Quite a few of the code examples here are quite complex and do unnecessary work, meaning the code could be slimmer and faster.
Conversion loops are often written to do three different things with each character:
- bail out if it is the end-of-string character
- bail out if it is not a digit
- convert it from its code point to the actual digit value
First observation: there is no need to check for the end-of-string character separately, since it is not a digit. Hence the check for 'digitness' covers the EOS condition implicitly.
Second observation: double conditions for range testing as in (c >= '0' && c <= '9')
can be converted to a single test condition by using an unsigned type and anchoring the range at zero; that way there can be no unwanted values below the beginning of the range, all unwanted values are mapped to the range above the upper limit: (uint8_t(c - '0') <= 9)
It just so happens that c - '0'
needs to be computed here anyway...
Hence the inner conversion loop can be slimmed to
uint64_t n = digit_value(*p);
unsigned d;
while ((d = digit_value(*++p)) <= 9)
{
n = n * 10 + d;
}
The code here is called with the precondition that p
be pointing at a digit, which is why the first digit is extracted without further ado (which also avoids a superfluous MUL).
That precondition is less outlandish than might appear at first, since p
pointing at a digit is the reason why this code is called by the parser in the first place. In my code the whole shebang looks like this (assertions and other production-quality noise elided):
unsigned digit_value (char c)
{
return unsigned(c - '0');
}
bool is_digit (char c)
{
return digit_value(c) <= 9;
}
uint64_t extract_uint64 (char const **read_ptr)
{
char const *p = *read_ptr;
uint64_t n = digit_value(*p);
unsigned d;
while ((d = digit_value(*++p)) <= 9)
{
n = n * 10 + d;
}
*read_ptr = p;
return n;
}
The first call to digit_value()
is often elided by the compiler, if the code gets inlined and the calling code has already computed that value by calling is_digit()
.
n * 10
happens to be faster than manual shifting (e.g. n = (n << 3) + (n << 1) + d
), at least on my machine with gcc 4.8.1 and VC++ 2013. My guess is that both compilers use LEA
with index scaling for adding up to three values in one go and scaling one of them by 2, 4, or 8.

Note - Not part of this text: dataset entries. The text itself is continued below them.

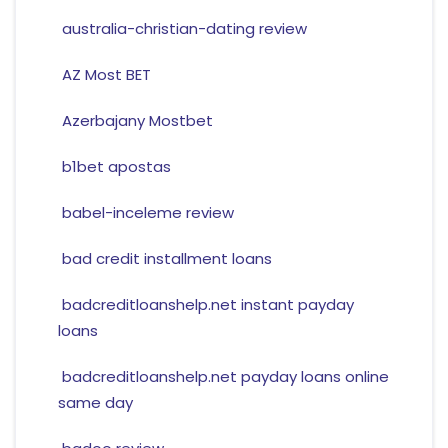
australia-christian-dating review
AZ Most BET
Azerbajany Mostbet
b1bet apostas
babel-inceleme review
bad credit installment loans
badcreditloanshelp.net instant payday
loans
badcreditloanshelp.net payday loans online
same day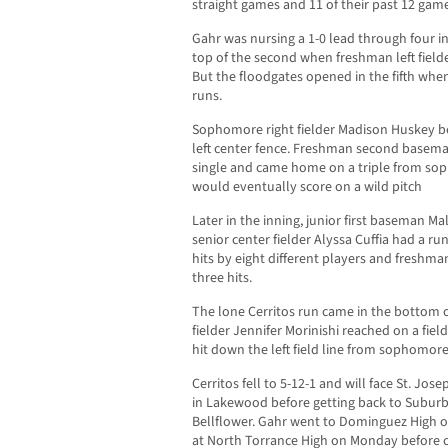
straight games and 11 of their past 12 gam
Gahr was nursing a 1-0 lead through four i
top of the second when freshman left fielde
But the floodgates opened in the fifth whe
runs.
Sophomore right fielder Madison Huskey b
left center fence. Freshman second baseman
single and came home on a triple from so
would eventually score on a wild pitch
Later in the inning, junior first baseman M
senior center fielder Alyssa Cuffia had a r
hits by eight different players and fresh
three hits.
The lone Cerritos run came in the bottom 
fielder Jennifer Morinishi reached on a fi
hit down the left field line from sophomor
Cerritos fell to 5-12-1 and will face St. Jos
in Lakewood before getting back to Subur
Bellflower. Gahr went to Dominguez High o
at North Torrance High on Monday before 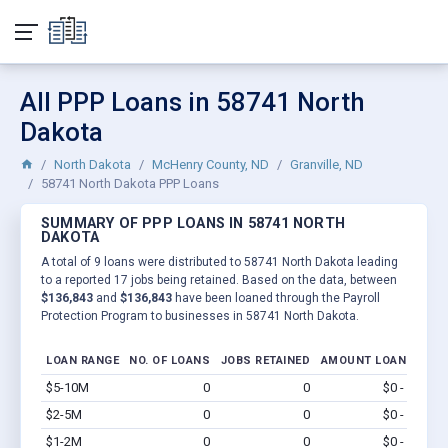
All PPP Loans in 58741 North
Dakota
North Dakota
McHenry County, ND
Granville, ND
58741 North Dakota PPP Loans
SUMMARY OF PPP LOANS IN 58741 NORTH
DAKOTA
A total of 9 loans were distributed to 58741 North Dakota leading
to a reported 17 jobs being retained. Based on the data, between
$136,843
and
$136,843
have been loaned through the Payroll
Protection Program to businesses in 58741 North Dakota.
LOAN RANGE
NO. OF LOANS
JOBS RETAINED
AMOUNT LOANED
$5-10M
0
0
$0 - $0
Vi
$2-5M
0
0
$0 - $0
Vi
$1-2M
0
0
$0 - $0
Vi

In any case that's exactly how it should be: we write nice clean code in separate functions and express the desired logic (n * 10, x % CHAR_BIT, whatever) and the compiler converts it to shifting, masking, LEAing and so on, inlines everything into the big bad parser loop and takes care of all the required messiness under the hood to make things fast. We don't even have to stick inline
in front of everything anymore. If anything then we have to do the opposite, by using __declspec(noinline)
judiciously when compilers get over-eager.
I'm using the above code in a program that reads billions of numbers from text files and pipes; it converts 115 million uints per second if the length is 9..10 digits, and 60 million/s for length 19..20 digits (gcc 4.8.1). That's more than ten times as fast as strtoull()
(and just barely enough for my purposes, but I digress...). That's the timing for converting text blobs containing 10 million numbers each (100..200 MB), meaning that memory timings make these numbers appear a bit worse than they would be in a synthetic benchmark running from cache.